**Instrucciones de la tarea**
Por favor, continúa el texto de más abajo sobre los vecinos de Ivanka Trump y Jared Kushner en Washington a partir de su última oración.

Los vecinos de Ivanka Trump y su marido, Jared Kushner, les entregaron una carta escrita a mano dándoles la bienvenida al área Kalorama, en Washington, donde se trasladaron con sus tres hijos. A pesar de que la hija del presidente no contestó a la nota, no se ofendieron y comprendieron que la agitada vida social de Ivanka y su familia les ocupaban la mayor parte de su tiempo.

Pero tanto Friedman, una abogada que vive en la casa contigua, como el resto de vecinos empezaron a sentirse incómodos cuando aparecieron unas señales en su calle que impedían el estacionamiento de vehículos, para reservar gran parte de la avenida a los inmensos coches del servicio secreto y de seguridad de la familia del presidente.

Registros de datos:
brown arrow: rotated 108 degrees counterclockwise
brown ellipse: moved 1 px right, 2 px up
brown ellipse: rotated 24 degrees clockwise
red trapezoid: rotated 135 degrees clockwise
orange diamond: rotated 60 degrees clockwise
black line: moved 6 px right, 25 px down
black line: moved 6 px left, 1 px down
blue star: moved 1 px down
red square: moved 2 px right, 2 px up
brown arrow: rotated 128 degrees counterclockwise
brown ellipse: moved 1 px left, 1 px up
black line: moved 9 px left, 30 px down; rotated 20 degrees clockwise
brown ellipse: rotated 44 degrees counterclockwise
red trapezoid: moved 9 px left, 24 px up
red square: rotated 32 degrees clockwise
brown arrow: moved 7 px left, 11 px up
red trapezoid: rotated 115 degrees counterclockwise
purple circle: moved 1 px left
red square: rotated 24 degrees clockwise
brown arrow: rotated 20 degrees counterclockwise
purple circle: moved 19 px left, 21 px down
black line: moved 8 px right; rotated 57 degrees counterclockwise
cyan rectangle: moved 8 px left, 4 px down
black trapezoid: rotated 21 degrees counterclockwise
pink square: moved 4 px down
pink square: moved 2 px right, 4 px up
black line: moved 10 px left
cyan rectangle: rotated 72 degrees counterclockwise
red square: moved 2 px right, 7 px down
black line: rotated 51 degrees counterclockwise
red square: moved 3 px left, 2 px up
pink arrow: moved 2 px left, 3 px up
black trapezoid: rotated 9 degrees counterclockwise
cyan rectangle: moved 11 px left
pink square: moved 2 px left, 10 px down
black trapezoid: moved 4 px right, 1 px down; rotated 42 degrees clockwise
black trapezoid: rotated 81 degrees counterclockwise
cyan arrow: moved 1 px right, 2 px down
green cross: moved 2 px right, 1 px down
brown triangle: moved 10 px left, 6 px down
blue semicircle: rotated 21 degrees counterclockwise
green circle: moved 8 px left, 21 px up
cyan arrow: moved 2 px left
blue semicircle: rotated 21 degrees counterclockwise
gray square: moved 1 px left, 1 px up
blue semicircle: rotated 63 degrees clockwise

**Cuadro de respuesta**
Su exasperación alcanzó la cima cuando añadieron dos señales adicionadas no solo en torno a la casa de Trump, sino también en sus inmediaciones. Tras una serie de negociaciones entre el Alcalde y el Servicio Secreto, se retiraron las señales para que cualquier persona pudiese aparcar su coche en los alrededores de la mansión. Marti Robinson, un abogado que vive en la zona, asegura que a veces hay «una decena de coches» cerca de la casa de Ivanka, lo que dificulta mucho el aparcamiento al resto de vecinos, además de «arruinar el disfrute pacífico de la zona», según escribe el diario estadounidense The Washington Post.

El portavoz de los servicios secretos se ha disculpado y ha explicado que el organismo se esfuerza en «minimizar los trastornos» en la vida de los locales y, al mismo tiempo, «mantener el nivel alto de seguridad de las personas que nos han encargado proteger», puesto que en el barrio además de la primera hija, también vive el expresidente de Estados Unidos, Barack Obama, junto a su familia, y el Secretario de Estado, Rex Tillerson.